This is great storytelling and one aspect of the story that makes it so compelling are the constant choices the main character, Salieri, faces throughout the show. Each time he makes another choice toward his own destruction and the destruction of Mozart and the destruction of his relationship with God we groan inwardly and want to shout, “No, don’t do it!” And then something else happens. His choices probe our own choices.
Salieri wants greatness. And I want greatness, too. A large part of me wants to produce greatness because high-quality art glorifies our very awesome Creator and mediocre art often doesn’t (I’m not trying to start that debate, stay with me). (BTW, finding Christians making high-quality art was one of the great draws of the Rabbit Room.) But my aim also becomes my stumbling block. Nobody is great when they start their art. Will I do a whole lot of crappy work to get to the better, or will I stop in the fear of failing at the greatness?
And then we get to other side of stumbling block. I also want to be great, because I want to hear that I am great, I want the validation. My original motivation for greatness- for the sake of glorifying God-silently and sneakily morphs into glory for myself. And if I feel like I can’t achieve that greatness for either myself or the Lord, why not just STOP? Freeze. Play it safe.
Will I be paralyzed (the character in the play goes much further than being paralyzed in his own work, but I’m speaking about myself) by the greatness of other writers (fill in the blank-musicians, artists, etc) or will I continue to serve the work I’m called to do?

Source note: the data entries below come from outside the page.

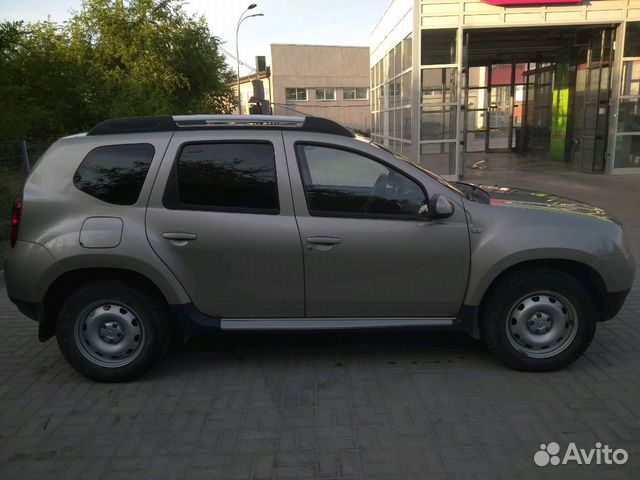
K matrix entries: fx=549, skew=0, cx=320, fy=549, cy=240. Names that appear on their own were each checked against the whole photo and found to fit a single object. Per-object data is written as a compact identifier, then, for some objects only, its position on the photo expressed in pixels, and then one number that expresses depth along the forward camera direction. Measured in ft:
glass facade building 45.65
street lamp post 119.39
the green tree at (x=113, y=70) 46.73
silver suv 12.19
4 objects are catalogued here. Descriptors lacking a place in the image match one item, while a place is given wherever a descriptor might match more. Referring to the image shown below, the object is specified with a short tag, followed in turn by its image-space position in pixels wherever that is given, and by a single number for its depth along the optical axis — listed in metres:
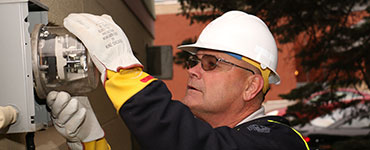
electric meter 1.47
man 1.41
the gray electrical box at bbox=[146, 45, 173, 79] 6.34
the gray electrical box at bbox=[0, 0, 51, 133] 1.41
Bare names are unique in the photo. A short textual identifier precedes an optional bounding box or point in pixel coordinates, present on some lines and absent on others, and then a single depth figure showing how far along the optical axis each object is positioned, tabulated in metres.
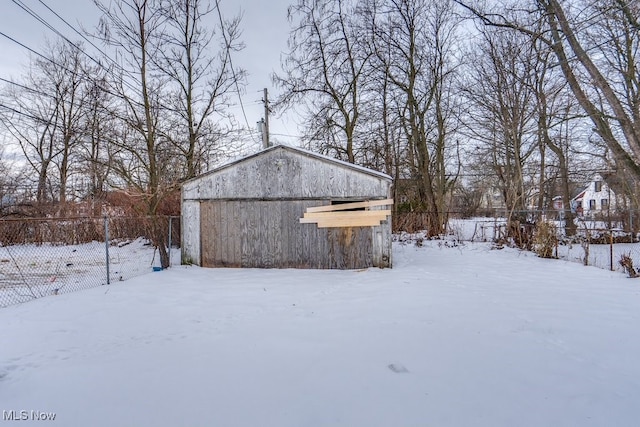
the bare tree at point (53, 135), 16.42
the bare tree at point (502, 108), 11.87
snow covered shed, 7.57
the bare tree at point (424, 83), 14.48
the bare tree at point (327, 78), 14.63
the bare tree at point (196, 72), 9.74
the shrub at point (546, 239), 8.86
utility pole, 13.78
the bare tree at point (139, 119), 8.08
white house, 36.28
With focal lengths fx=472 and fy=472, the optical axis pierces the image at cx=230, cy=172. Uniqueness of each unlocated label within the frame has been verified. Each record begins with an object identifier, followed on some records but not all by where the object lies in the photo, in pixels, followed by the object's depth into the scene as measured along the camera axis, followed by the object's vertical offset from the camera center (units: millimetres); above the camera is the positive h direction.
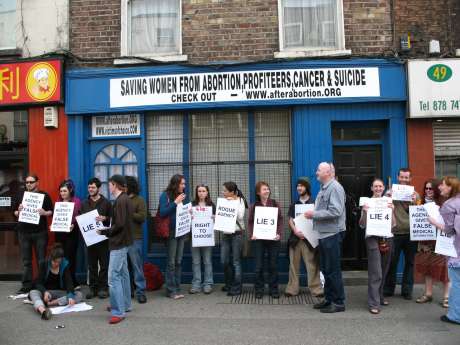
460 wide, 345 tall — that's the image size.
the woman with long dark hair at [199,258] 7859 -1225
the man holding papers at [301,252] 7449 -1106
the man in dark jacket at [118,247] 6223 -802
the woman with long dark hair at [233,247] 7699 -1035
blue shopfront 8383 +1092
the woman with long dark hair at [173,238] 7555 -860
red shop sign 8867 +2012
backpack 8048 -1562
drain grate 7223 -1804
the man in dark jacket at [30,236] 8102 -825
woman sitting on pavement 6969 -1481
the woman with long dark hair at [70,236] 8102 -837
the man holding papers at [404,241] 7195 -913
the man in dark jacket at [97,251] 7781 -1069
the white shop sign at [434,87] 8156 +1629
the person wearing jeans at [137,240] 7301 -850
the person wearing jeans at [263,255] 7469 -1123
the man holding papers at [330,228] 6422 -620
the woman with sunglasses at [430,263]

This is the quote I was thinking of during the show, this is the only path I know to take that won’t lead to destruction.
“If I thought I had to say it better than anybody else, I’d never start. Better or worse is immaterial. The thing is that it has to be said, by me. We each have to say it, to say it in our own way. Not of our own will, but as it comes out through us. Good or bad, great or little: that isn’t what human creation is about. It is that we have to try.”
- Madeleine L’Engle, A Circle of Quiet
We are rabbits, trying.
72 days ago
Aimee, thank you so much for this reflection, and thanks to all of our Rabbit Room friends who made last night’s performance and talkback so rich. The Blackbird family makes theater for good people like you. A huge thanks to Pete Peterson for giving us the honor of hosting you all last night!
71 days ago
Great thoughts, Aimee. Hopefully every artist sees himself in Salieri. I know I do.
I think part of what’s so tragic about Salieri is that he never suspects that Mozart might feel the same way. I’d venture to guess that every artist (even Mozart) looks toward some other work as the ideal they strive for and fail to achieve. There’s an important sense in which that struggle drives us to better ourselves and our work. The tragedy is that Salieri let it drive him to destruction instead.
I was amazed at how completely different the play was from the film, especially the ending. The ending of the play certainly embraced Greek tragedy in a way the film didn’t. I didn’t see that coming at all (the begging for forgiveness).